**Provided data**
════════════════════
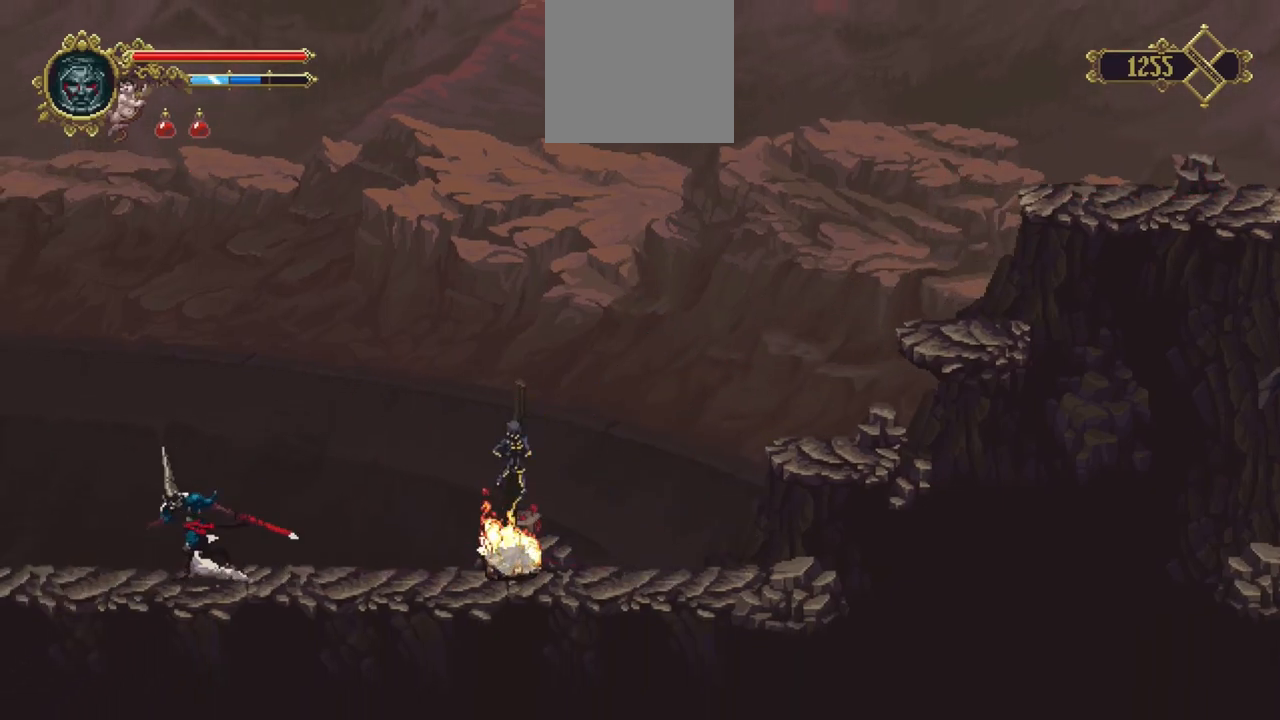
{"buttons": ["X"], "left_stick": "left", "right_stick": "center", "events": [[350, "X", "down"]]}
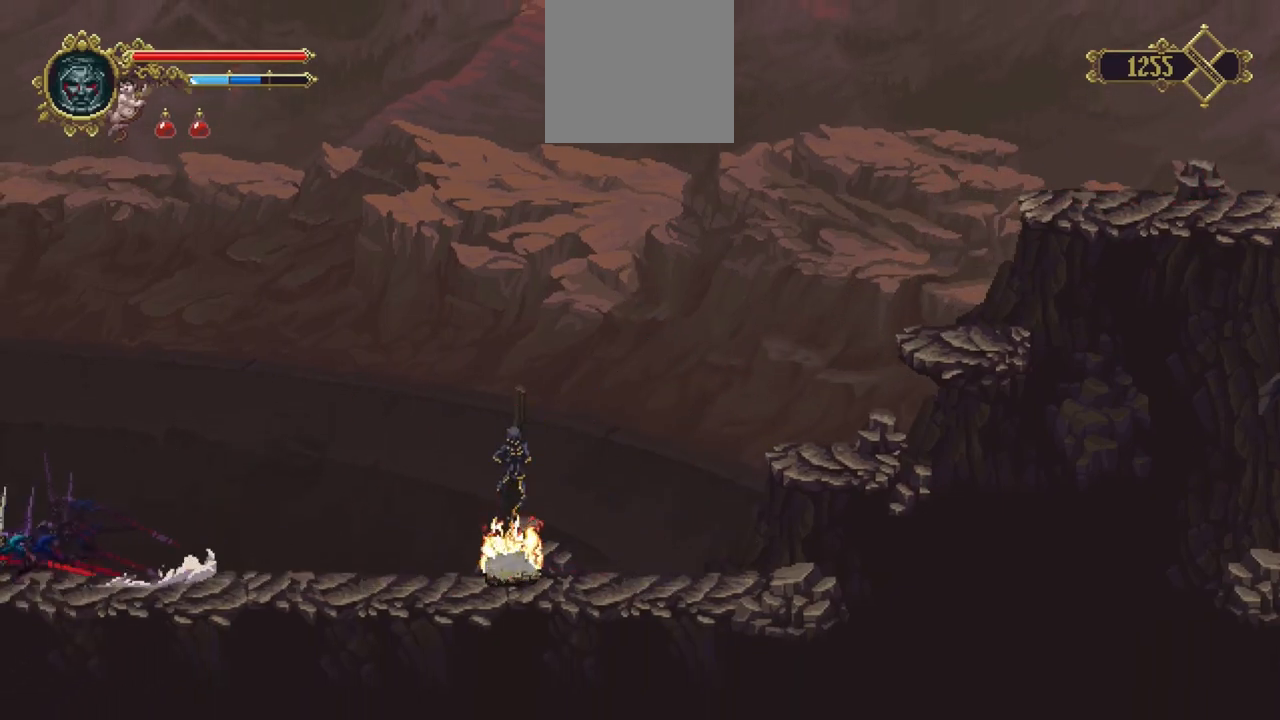
{"buttons": [], "left_stick": "left", "right_stick": "center", "events": [[317, "X", "up"]]}
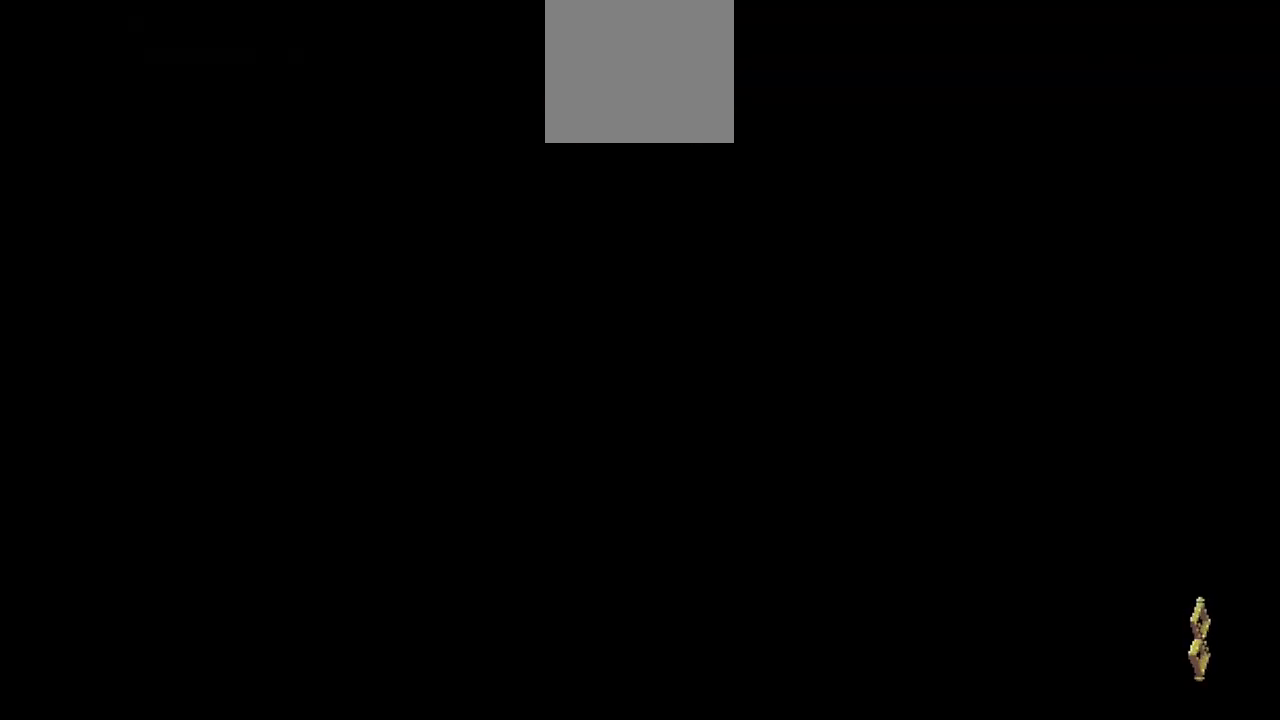
{"buttons": ["X"], "left_stick": "left", "right_stick": "center", "events": [[317, "X", "down"], [383, "X", "up"], [450, "X", "down"]]}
════════════════════
**What you will do**
Could you print the whole listing again, exactly, leaving the pictures out?

**Answer for the task**
{"buttons": ["X"], "left_stick": "left", "right_stick": "center", "events": [[350, "X", "down"]]}
{"buttons": [], "left_stick": "left", "right_stick": "center", "events": [[317, "X", "up"]]}
{"buttons": ["X"], "left_stick": "left", "right_stick": "center", "events": [[317, "X", "down"], [383, "X", "up"], [450, "X", "down"]]}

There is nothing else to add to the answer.